Fed polices might help the stock market, but they don’t prevent market crashes

It is true that the stock market may continue to rise for as long as the Fed maintains its policies of low interest rates and easy money. Nevertheless, we must keep in mind that the stock market is significantly more volatile than the bond market. In fact, the frequency of major U.S. stock market crashes has steadily increased over time. Below is a list of the largest U.S. stock market crashes as well as the percentage drop which our stock market experienced at that time.[6], [7]

  • 1929 - 84%
  • 1973 - 42%
  • 1987 - 30%
  • 1999 - 45%
  • 2008 - 51%
  • 2020 - 35%

Some blame this on high frequency trading, others on 24 hour news coverage, and still others on various monetary and economic policies taken on by our government. No matter what the case may be, investors need to be aware that the stock market is inherently more risky than the bond market. This is why stocks often offer a greater long-term return on investment than bonds.
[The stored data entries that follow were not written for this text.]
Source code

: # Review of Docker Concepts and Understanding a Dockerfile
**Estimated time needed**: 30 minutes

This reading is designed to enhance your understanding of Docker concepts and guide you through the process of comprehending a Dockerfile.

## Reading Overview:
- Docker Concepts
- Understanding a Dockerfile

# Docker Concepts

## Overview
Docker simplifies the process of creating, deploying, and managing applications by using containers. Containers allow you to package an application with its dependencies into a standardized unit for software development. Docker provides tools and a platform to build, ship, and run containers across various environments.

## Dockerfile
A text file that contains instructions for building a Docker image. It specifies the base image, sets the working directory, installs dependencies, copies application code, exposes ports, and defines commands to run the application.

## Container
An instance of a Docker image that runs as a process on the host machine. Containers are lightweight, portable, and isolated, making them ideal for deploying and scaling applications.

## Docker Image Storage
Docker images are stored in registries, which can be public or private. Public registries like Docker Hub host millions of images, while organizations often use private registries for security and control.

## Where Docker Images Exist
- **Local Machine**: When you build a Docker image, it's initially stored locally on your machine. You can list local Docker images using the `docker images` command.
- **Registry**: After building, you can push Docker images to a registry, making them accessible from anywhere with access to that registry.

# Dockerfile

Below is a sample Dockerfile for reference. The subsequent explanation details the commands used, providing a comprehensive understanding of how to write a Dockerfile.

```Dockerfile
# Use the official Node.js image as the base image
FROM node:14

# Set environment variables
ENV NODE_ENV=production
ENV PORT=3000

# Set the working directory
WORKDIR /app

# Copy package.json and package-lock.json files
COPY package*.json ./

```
Bonds can have a bad day too

Bonds are often less volatile than stocks, but bonds can experience a bad day as well. Take for example the fact that the bond market (VBTLX) lost value earlier this year while the stock market (VTSAX) continued to rise upwards. This was likely because interest rates rose on 10 year Treasuries for the first time in a while. [8]
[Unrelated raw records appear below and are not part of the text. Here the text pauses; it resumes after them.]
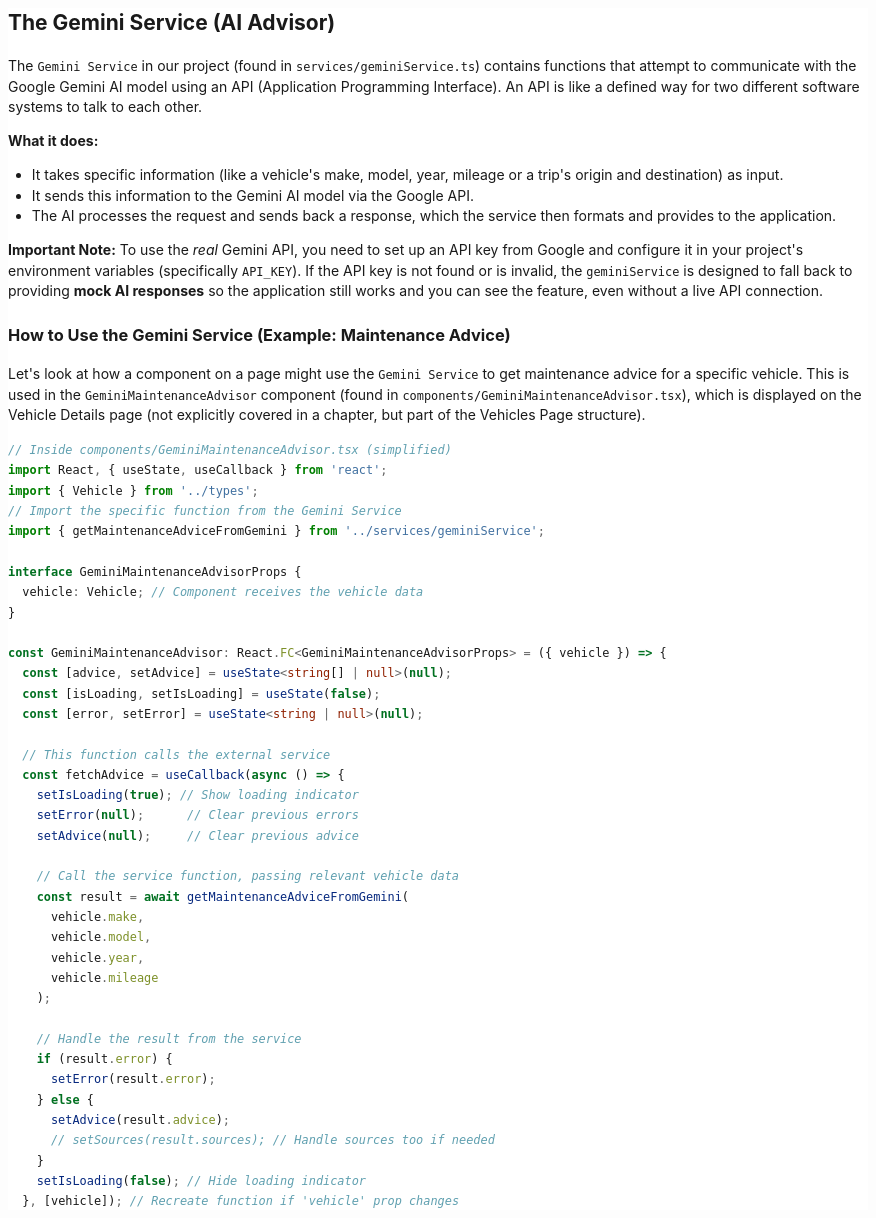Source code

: ## The Gemini Service (AI Advisor)

The `Gemini Service` in our project (found in `services/geminiService.ts`) contains functions that attempt to communicate with the Google Gemini AI model using an API (Application Programming Interface). An API is like a defined way for two different software systems to talk to each other.

**What it does:**
*   It takes specific information (like a vehicle's make, model, year, mileage or a trip's origin and destination) as input.
*   It sends this information to the Gemini AI model via the Google API.
*   The AI processes the request and sends back a response, which the service then formats and provides to the application.

**Important Note:** To use the *real* Gemini API, you need to set up an API key from Google and configure it in your project's environment variables (specifically `API_KEY`). If the API key is not found or is invalid, the `geminiService` is designed to fall back to providing **mock AI responses** so the application still works and you can see the feature, even without a live API connection.

### How to Use the Gemini Service (Example: Maintenance Advice)

Let's look at how a component on a page might use the `Gemini Service` to get maintenance advice for a specific vehicle. This is used in the `GeminiMaintenanceAdvisor` component (found in `components/GeminiMaintenanceAdvisor.tsx`), which is displayed on the Vehicle Details page (not explicitly covered in a chapter, but part of the Vehicles Page structure).

```typescript
// Inside components/GeminiMaintenanceAdvisor.tsx (simplified)
import React, { useState, useCallback } from 'react';
import { Vehicle } from '../types';
// Import the specific function from the Gemini Service
import { getMaintenanceAdviceFromGemini } from '../services/geminiService';

interface GeminiMaintenanceAdvisorProps {
  vehicle: Vehicle; // Component receives the vehicle data
}

const GeminiMaintenanceAdvisor: React.FC<GeminiMaintenanceAdvisorProps> = ({ vehicle }) => {
  const [advice, setAdvice] = useState<string[] | null>(null);
  const [isLoading, setIsLoading] = useState(false);
  const [error, setError] = useState<string | null>(null);

  // This function calls the external service
  const fetchAdvice = useCallback(async () => {
    setIsLoading(true); // Show loading indicator
    setError(null);      // Clear previous errors
    setAdvice(null);     // Clear previous advice

    // Call the service function, passing relevant vehicle data
    const result = await getMaintenanceAdviceFromGemini(
      vehicle.make,
      vehicle.model,
      vehicle.year,
      vehicle.mileage
    );

    // Handle the result from the service
    if (result.error) {
      setError(result.error);
    } else {
      setAdvice(result.advice);
      // setSources(result.sources); // Handle sources too if needed
    }
    setIsLoading(false); // Hide loading indicator
  }, [vehicle]); // Recreate function if 'vehicle' prop changes
```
Rising interest rates can hurt bond-holding moderate risk investors

The falling bond market likely hurt the performance of many moderate risk investment portfolios which tend to be heavily invested in bonds. This is because rising interest rates can temporarily lower the value of bond investments.[9] For instance, let’s assume that your portfolio held bond investments which offered an interest rate of 1% on a day when interest rates rose to 2%. New bond investments would then offer a 2% interest rate to investors which would be significantly higher than the 1% interest rate offered by the bonds you own. As a result, your bonds would now sell for less because they offer a lower return on investment than newer bonds.

There is no crystal ball

It seems as though the stock market may continue its upward trend for a while longer. However, 2020 has shown us that future events are unpredictable at best. Any number of scenarios, including another Covid strain or outbreak, could send the stock market in the opposite direction. Only time will tell. What we can do is keep a cool head when it seems as though the world has gone crazy. This strategy served us well in 2020 when we heard about UFOs, murder hornets, and the umpteenth riot. It may serve us well again. 



[2] The Wilshire 5000 is an index which is meant to represent the U.S. stock market. GDP is the Gross Domestic Product of the United States. The Wilshire 5000 and GDP provide us with a broad overview of how our country’s stock market and economy, respectively, have performed throughout history.